TASK STATEMENT: Please copy the items from the line containing "PARENT/MUST: PARENT/MUST -> PARENT/STAFF" through the line containing "processes: processes -> organized", renaming "underline" to "underscore" and keeping everything else unchanged. Leave the pictures out of your answer.

ITEMS:
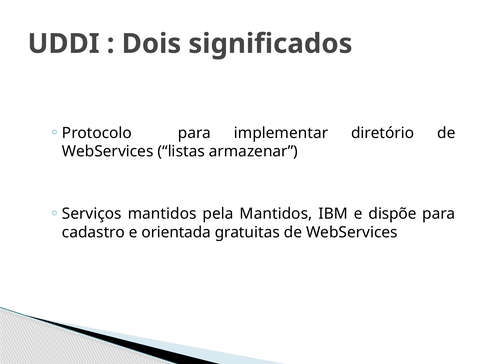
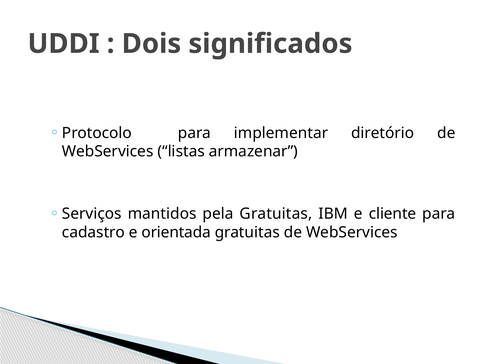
pela Mantidos: Mantidos -> Gratuitas
dispõe: dispõe -> cliente
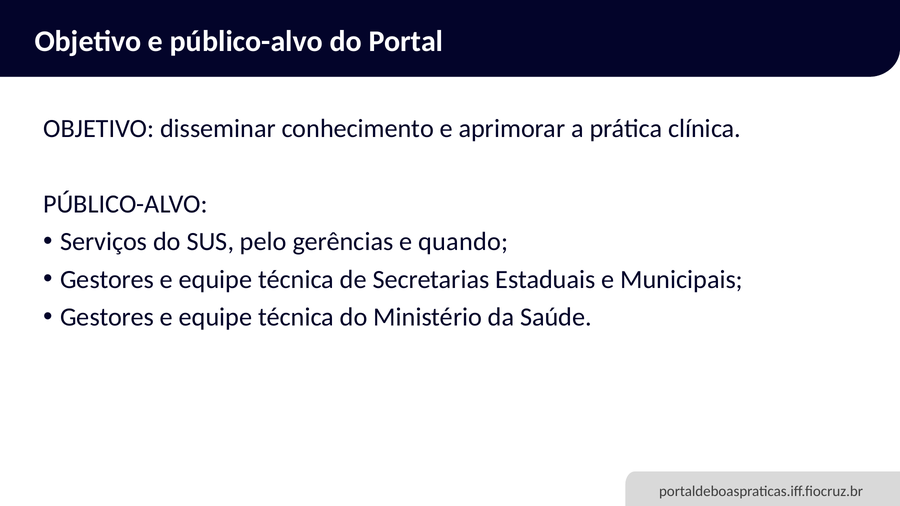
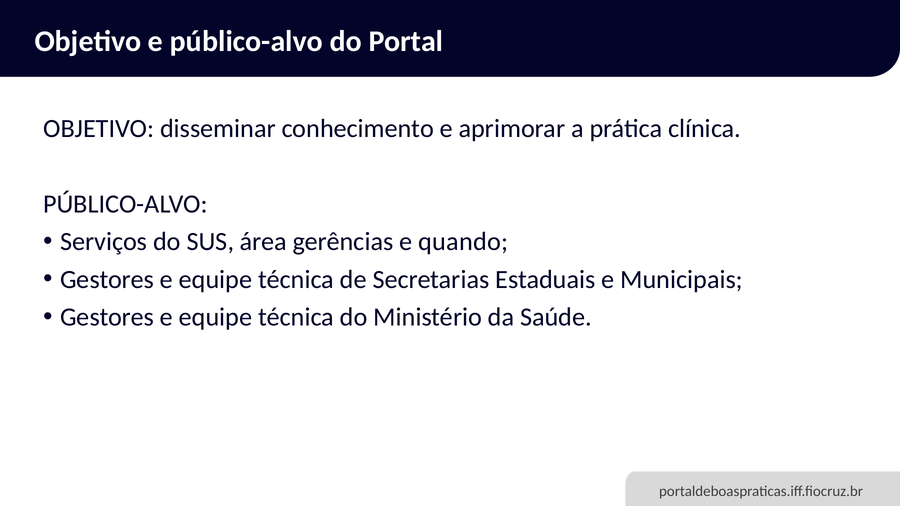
pelo: pelo -> área
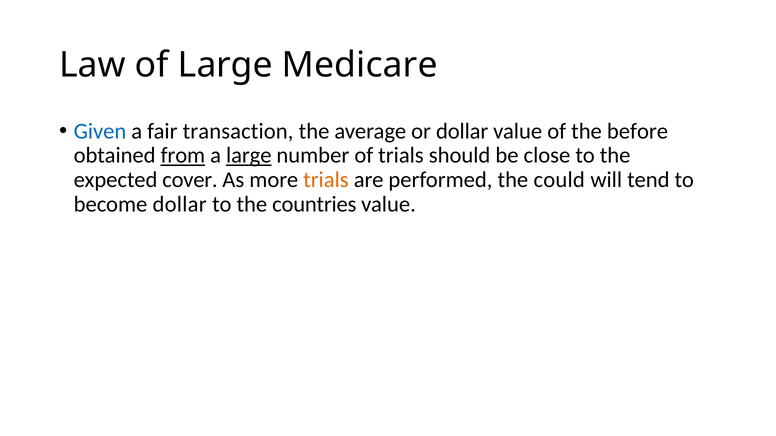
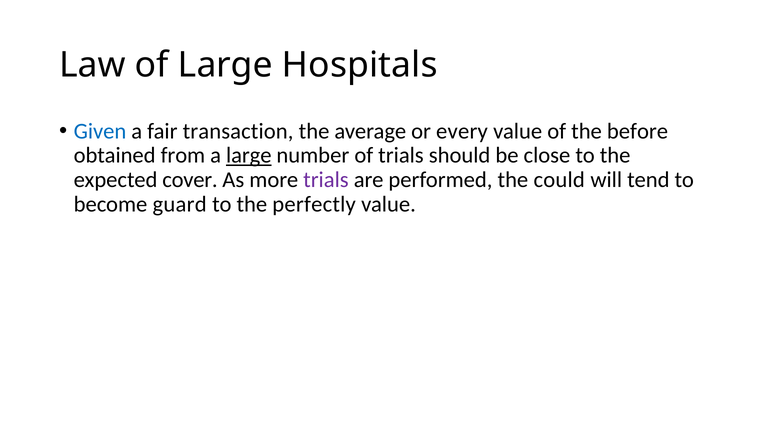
Medicare: Medicare -> Hospitals
or dollar: dollar -> every
from underline: present -> none
trials at (326, 180) colour: orange -> purple
become dollar: dollar -> guard
countries: countries -> perfectly
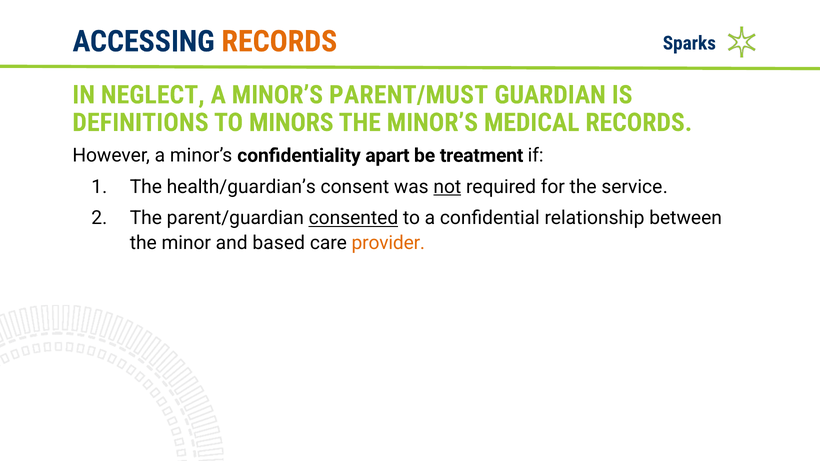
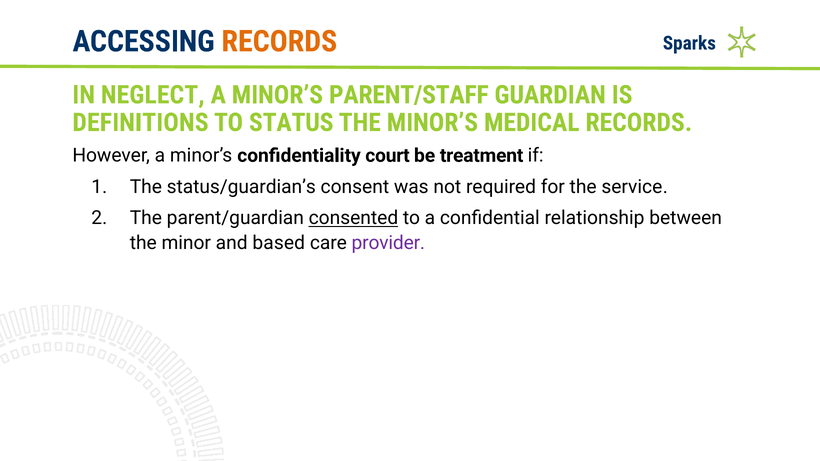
PARENT/MUST: PARENT/MUST -> PARENT/STAFF
MINORS: MINORS -> STATUS
apart: apart -> court
health/guardian’s: health/guardian’s -> status/guardian’s
not underline: present -> none
provider colour: orange -> purple
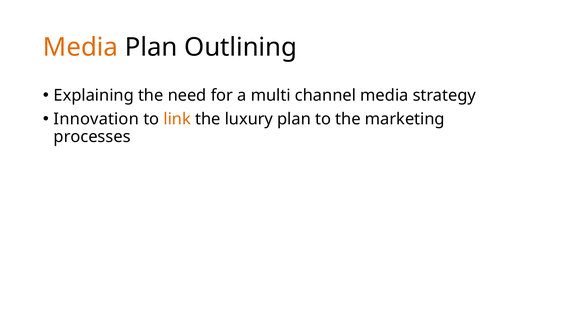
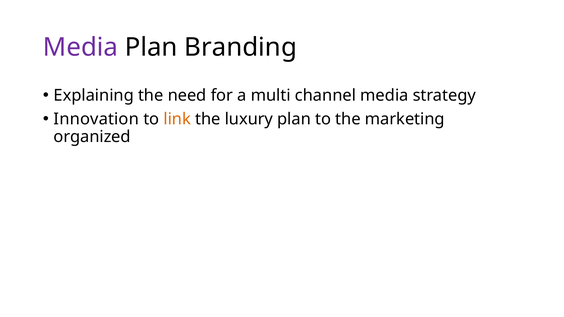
Media at (81, 47) colour: orange -> purple
Outlining: Outlining -> Branding
processes: processes -> organized
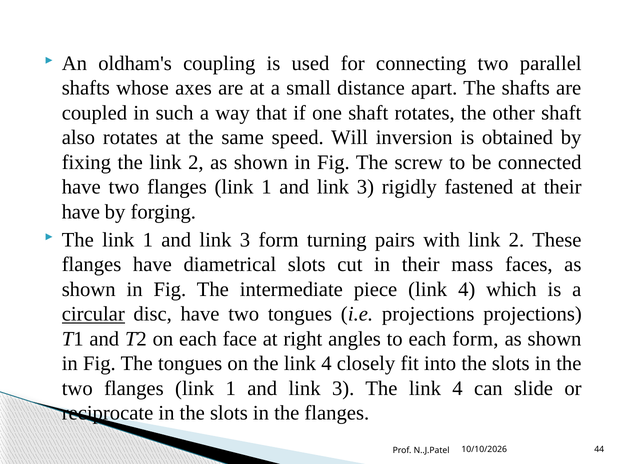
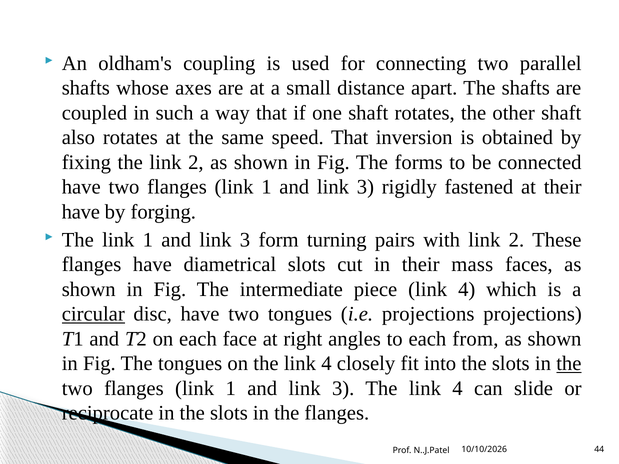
speed Will: Will -> That
screw: screw -> forms
each form: form -> from
the at (569, 364) underline: none -> present
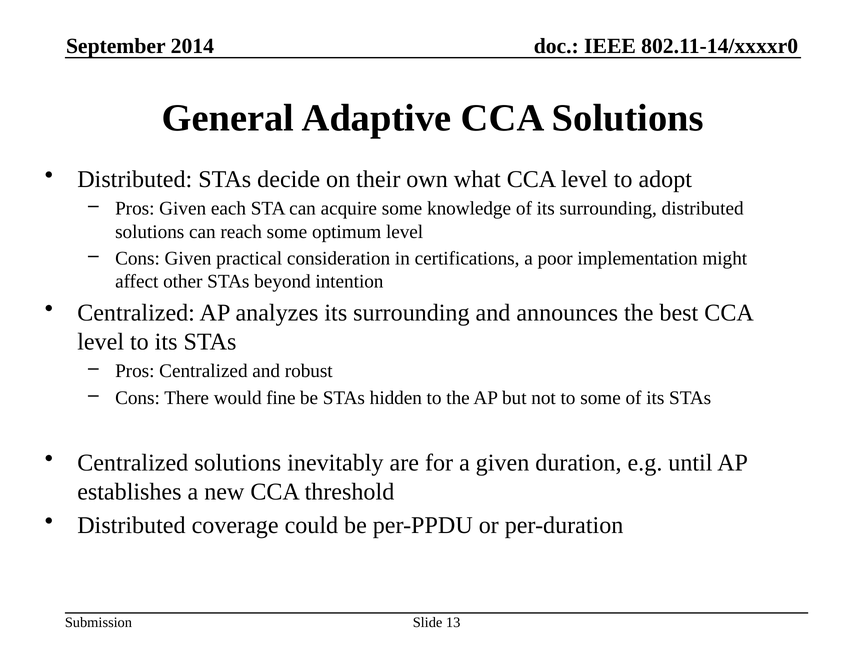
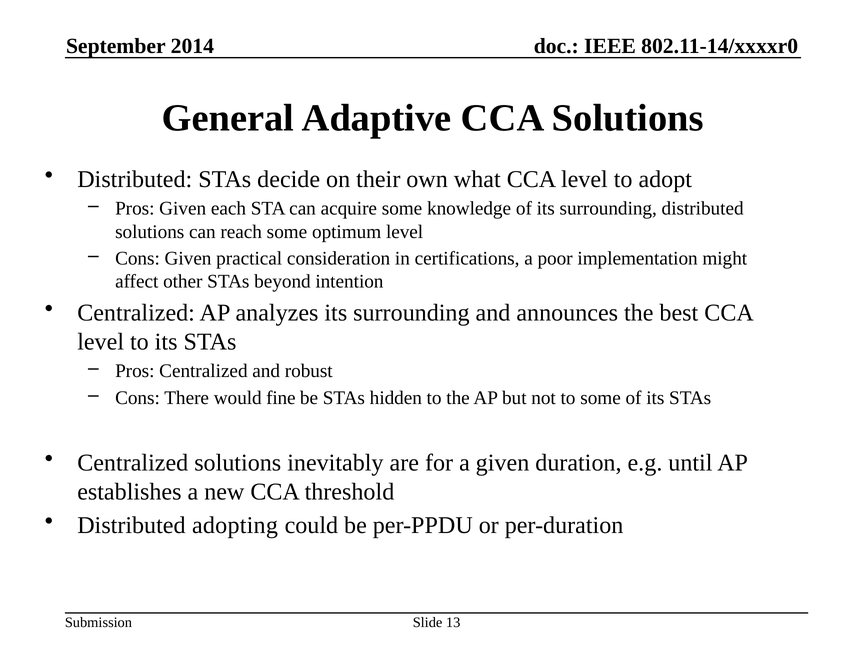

OUTPUT BELOW:
PARENT/MUST: PARENT/MUST -> PARENT/STAFF
MINORS: MINORS -> STATUS
apart: apart -> court
health/guardian’s: health/guardian’s -> status/guardian’s
not underscore: present -> none
provider colour: orange -> purple
Media at (81, 47) colour: orange -> purple
Outlining: Outlining -> Branding
processes: processes -> organized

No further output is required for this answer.